--- Assigned task ---
In the records below, some lines hold the word "Figure". Copy each of those lines.
Records for this exercise START
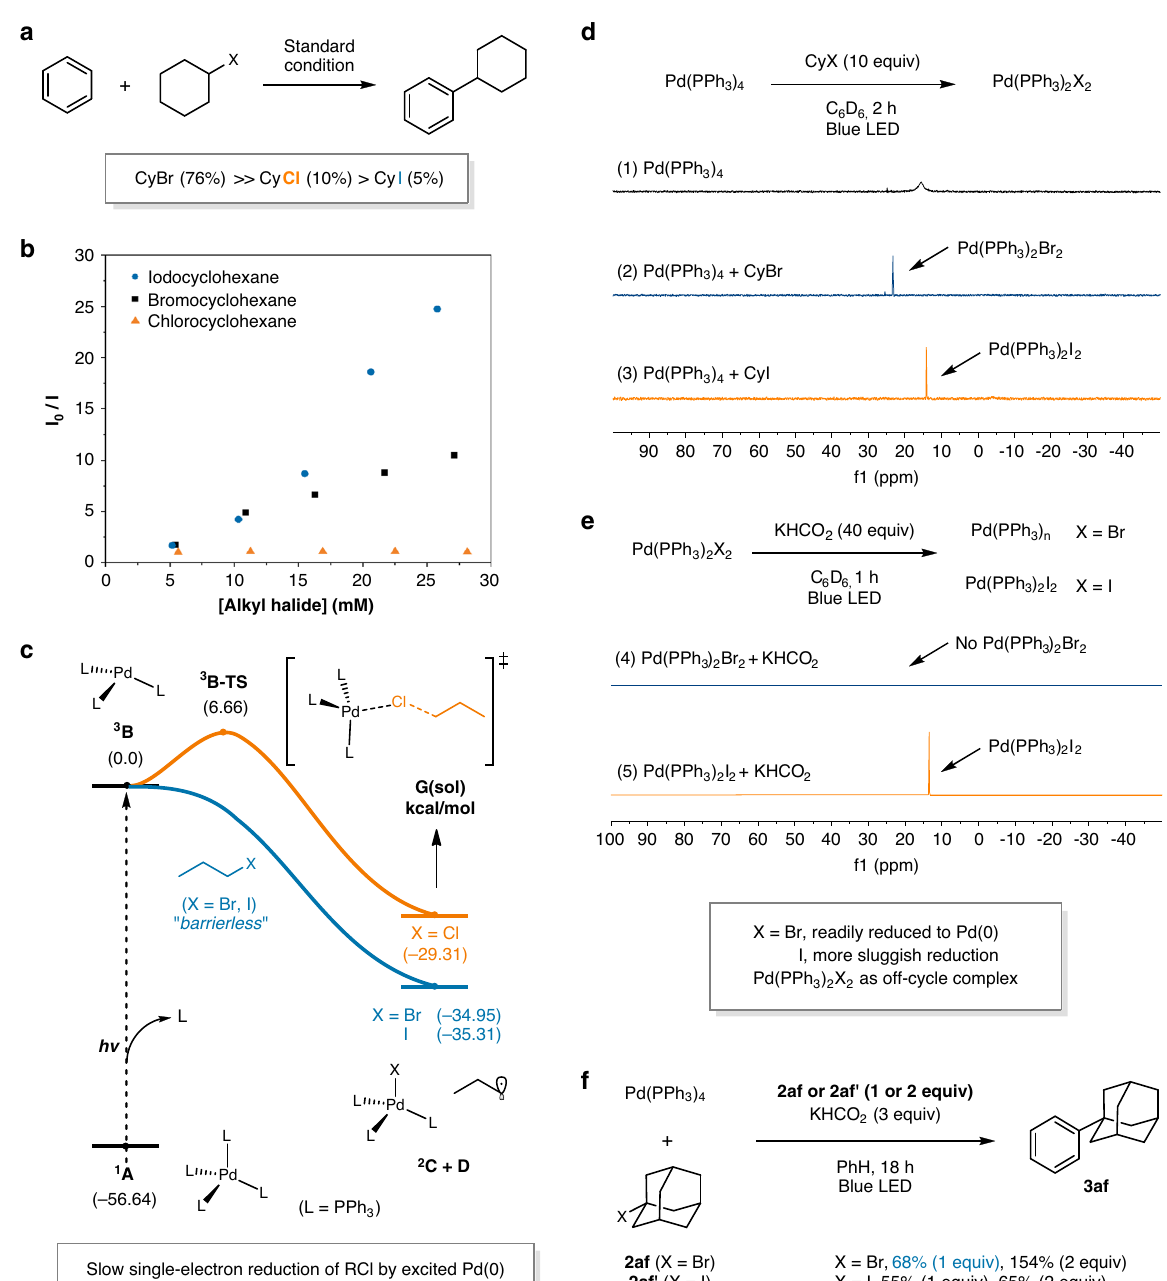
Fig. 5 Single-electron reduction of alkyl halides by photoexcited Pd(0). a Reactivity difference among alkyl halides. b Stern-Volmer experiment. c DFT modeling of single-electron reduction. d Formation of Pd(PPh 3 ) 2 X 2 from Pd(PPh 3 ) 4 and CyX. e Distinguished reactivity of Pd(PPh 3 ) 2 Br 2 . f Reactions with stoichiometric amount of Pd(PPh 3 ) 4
Records for this exercise END
Records for this exercise START
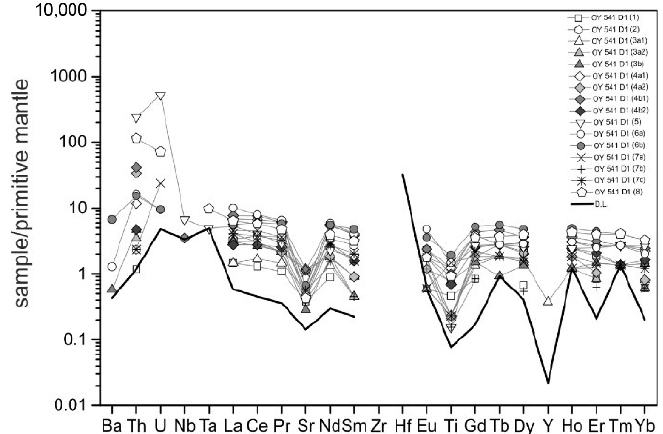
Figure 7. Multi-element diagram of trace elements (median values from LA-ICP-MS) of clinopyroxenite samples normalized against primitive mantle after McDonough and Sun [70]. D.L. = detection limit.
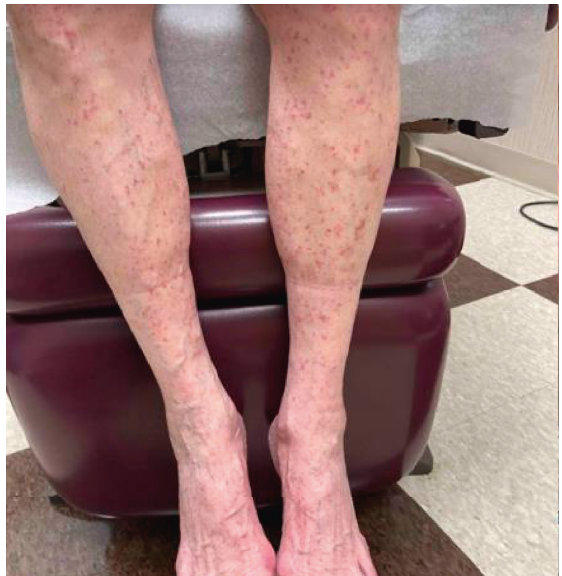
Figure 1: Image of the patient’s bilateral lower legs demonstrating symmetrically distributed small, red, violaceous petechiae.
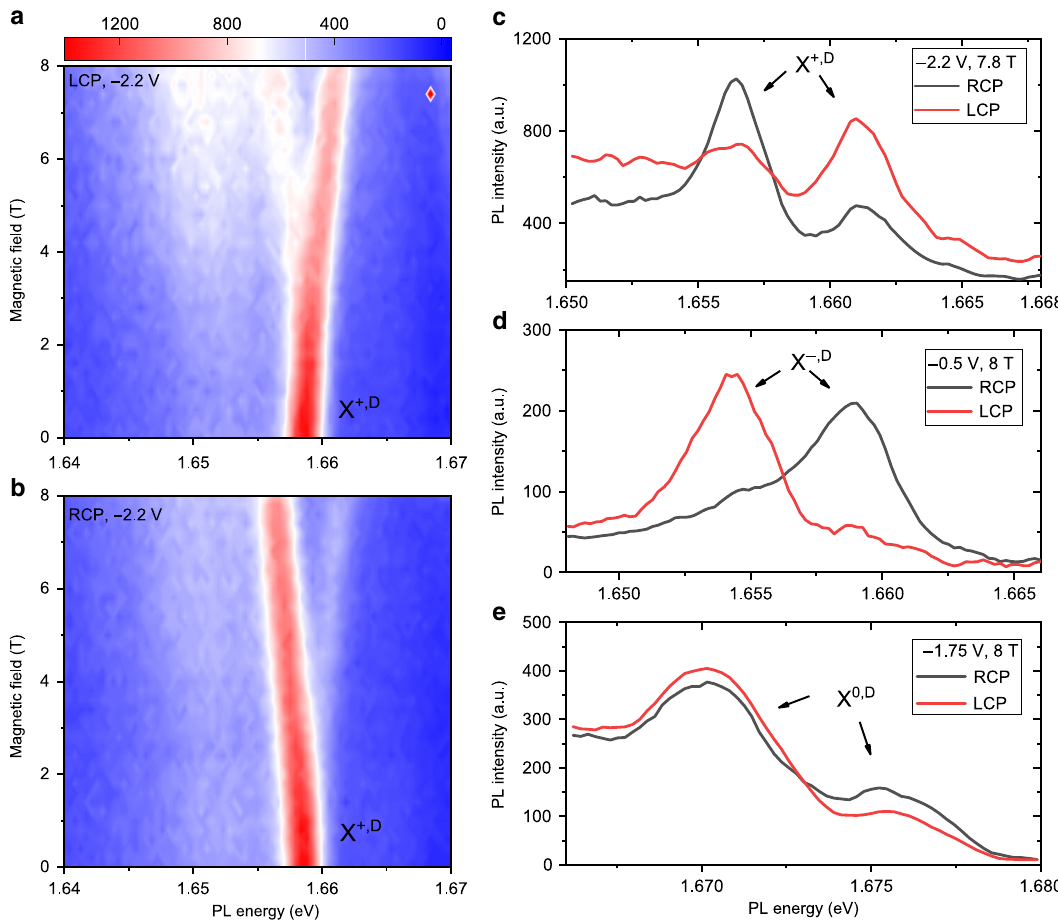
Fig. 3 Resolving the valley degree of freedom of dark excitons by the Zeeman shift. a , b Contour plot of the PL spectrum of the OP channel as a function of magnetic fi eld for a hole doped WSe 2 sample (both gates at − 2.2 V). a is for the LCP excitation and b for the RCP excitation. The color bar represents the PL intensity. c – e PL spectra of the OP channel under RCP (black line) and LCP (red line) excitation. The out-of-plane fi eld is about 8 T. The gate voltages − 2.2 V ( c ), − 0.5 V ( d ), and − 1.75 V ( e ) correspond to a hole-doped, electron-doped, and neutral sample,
Records for this exercise END
--- Exercise output ---
Figure 7. Multi-element diagram of trace elements (median values from LA-ICP-MS) of clinopyroxenite samples normalized against primitive mantle after McDonough and Sun [70]. D.L. = detection limit.
Figure 1: Image of the patient’s bilateral lower legs demonstrating symmetrically distributed small, red, violaceous petechiae.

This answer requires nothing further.